───── STUDY TEXT ─────

Barchi: This is something we’re working on. We can’t get into too much detail, but we’re working with small companies that are leveraging artificial intelligence to help physicians document quickly and efficiently in a way that they never have before, and to try to address the issue of time spent with the EMR. Because honestly, we don’t see the documentation, billing, and coding requirements of the EMR changing. And so it’s a questions of how we can make that portion of the work more efficient.
Gamble: Very exciting. We’ll definitely have to touch base in the future. Has NewYork-Presbyterian worked with small companies before, particularly in the innovation space?
Barchi: Like many other health systems, we’ve created a small ventures arm a few years ago which reports up to Peter and our transformation team. It’s a way to work with the private equity venture capital community to identify small and emerging companies and technology, and then collaborate with them in the early stage of their lifecycle to see how the ideas and tools they’re bringing to the stage might be used in a large academic medical center.

───── DATA ─────

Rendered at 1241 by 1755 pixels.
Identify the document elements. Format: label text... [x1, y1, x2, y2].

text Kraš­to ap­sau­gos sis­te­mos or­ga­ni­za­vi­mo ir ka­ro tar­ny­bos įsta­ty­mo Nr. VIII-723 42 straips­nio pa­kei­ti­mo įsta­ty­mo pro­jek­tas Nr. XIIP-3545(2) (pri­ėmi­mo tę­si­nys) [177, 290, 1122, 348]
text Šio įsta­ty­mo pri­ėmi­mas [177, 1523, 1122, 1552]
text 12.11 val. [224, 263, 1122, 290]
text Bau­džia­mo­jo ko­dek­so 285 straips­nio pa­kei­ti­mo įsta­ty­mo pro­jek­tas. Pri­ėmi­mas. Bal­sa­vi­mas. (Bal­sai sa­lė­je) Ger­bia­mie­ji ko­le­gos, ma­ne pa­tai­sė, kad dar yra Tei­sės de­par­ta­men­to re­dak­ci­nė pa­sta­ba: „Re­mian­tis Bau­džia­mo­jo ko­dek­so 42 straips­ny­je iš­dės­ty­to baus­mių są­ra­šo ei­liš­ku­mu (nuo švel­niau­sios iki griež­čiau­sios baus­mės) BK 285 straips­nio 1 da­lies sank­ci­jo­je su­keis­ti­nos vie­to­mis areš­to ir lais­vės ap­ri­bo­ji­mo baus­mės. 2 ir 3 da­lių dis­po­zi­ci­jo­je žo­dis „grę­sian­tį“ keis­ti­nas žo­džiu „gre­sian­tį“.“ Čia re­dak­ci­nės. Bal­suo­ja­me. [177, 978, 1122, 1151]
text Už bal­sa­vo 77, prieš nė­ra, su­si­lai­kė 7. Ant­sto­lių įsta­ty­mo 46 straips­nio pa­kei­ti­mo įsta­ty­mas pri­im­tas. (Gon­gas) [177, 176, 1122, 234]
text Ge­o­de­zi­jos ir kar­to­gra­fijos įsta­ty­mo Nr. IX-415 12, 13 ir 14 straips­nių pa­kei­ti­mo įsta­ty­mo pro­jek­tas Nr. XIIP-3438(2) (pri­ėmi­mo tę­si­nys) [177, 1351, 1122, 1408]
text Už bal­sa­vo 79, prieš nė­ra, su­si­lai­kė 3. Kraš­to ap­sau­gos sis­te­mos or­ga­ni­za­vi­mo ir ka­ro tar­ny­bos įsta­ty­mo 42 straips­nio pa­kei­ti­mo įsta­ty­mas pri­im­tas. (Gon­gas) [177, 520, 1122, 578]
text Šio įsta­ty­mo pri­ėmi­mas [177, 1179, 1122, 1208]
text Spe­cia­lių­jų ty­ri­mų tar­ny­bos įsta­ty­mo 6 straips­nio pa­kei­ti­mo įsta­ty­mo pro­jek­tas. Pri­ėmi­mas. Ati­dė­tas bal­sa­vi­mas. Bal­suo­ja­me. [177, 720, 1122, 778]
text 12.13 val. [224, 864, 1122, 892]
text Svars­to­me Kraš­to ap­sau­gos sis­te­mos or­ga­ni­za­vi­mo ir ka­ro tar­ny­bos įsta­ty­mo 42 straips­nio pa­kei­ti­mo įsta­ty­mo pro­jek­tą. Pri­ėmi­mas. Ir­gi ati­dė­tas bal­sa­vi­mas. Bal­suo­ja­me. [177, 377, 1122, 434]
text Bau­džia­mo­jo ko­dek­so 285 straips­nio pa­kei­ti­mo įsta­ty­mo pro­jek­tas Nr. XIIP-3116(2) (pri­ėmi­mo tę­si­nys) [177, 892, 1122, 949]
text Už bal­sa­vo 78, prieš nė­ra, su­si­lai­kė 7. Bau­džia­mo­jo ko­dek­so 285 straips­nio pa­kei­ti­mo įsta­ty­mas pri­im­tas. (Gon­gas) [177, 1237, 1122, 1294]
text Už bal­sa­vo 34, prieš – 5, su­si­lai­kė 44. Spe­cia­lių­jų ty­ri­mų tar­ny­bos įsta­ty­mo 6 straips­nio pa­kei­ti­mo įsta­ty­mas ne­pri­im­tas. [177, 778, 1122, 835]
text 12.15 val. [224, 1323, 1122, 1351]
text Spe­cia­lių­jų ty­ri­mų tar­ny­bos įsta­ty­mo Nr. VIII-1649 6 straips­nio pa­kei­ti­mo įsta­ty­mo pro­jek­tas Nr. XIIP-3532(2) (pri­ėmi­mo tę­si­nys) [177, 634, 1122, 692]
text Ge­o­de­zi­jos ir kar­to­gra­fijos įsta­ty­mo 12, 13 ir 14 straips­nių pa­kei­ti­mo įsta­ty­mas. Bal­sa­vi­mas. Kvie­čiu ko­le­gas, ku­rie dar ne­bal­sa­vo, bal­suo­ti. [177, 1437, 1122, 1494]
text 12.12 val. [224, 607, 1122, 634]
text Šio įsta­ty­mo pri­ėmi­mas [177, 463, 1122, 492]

─────

> ASSIGNMENT 1:
List the EMR requirements that Barchi, in the NewYork-Presbyterian interview, says are not expected to change.
> ASSIGNMENT 2:
Answer these questions from the NewYork-Presbyterian interview:
(a) What technology are the small companies using to help physicians document?
(b) To whom does the small ventures arm report?
(c) When was the ventures arm created?
> ASSIGNMENT 3:
Resume the NewYork-Presbyterian interview after its final sentence.

> RESPONSE AREA 1:
Documentation, billing, and coding.

> RESPONSE AREA 2:
(a) Artificial intelligence.
(b) To Peter and the transformation team.
(c) A few years ago.

> RESPONSE AREA 3:
Gamble: Very interesting. That’s definitely a trend we’re seeing as far as having a venture arm. I would guess the challenge is in being able to filter through what you’re seeing and identify what types of things can realistically be done.
Barchi: That’s true. But at the same time, we’re not being passive about this. We recognize that to best serve our patients, including those who are underserved, as Pete mentioned earlier, technology is a great leveler for inequality. If a technology can eliminate barriers of language, cost, transportation, or culture, we need to be thoughtful about adopting it.
In order to do that; to ensure we’re being active and not passive, we created the NYP Ventures Group. We’re investing in small technologies. We’re working with them, and then a few times a year, members of our senior leadership team travel to Northern California in Silicon Valley to meet with private equity firms and small companies to evaluate what’s happening. We even established a small office on Sand Hill Road as an outpost for NewYork-Presbyterian to have a foot in the door with emerging technologies.
Gamble: That’s very cool. It must be fascinating to hear some of these ideas. The last thing I want to ask is whether you have any guidance on how smaller organizations can get into the telehealth space, particularly when they’re working with fewer resources.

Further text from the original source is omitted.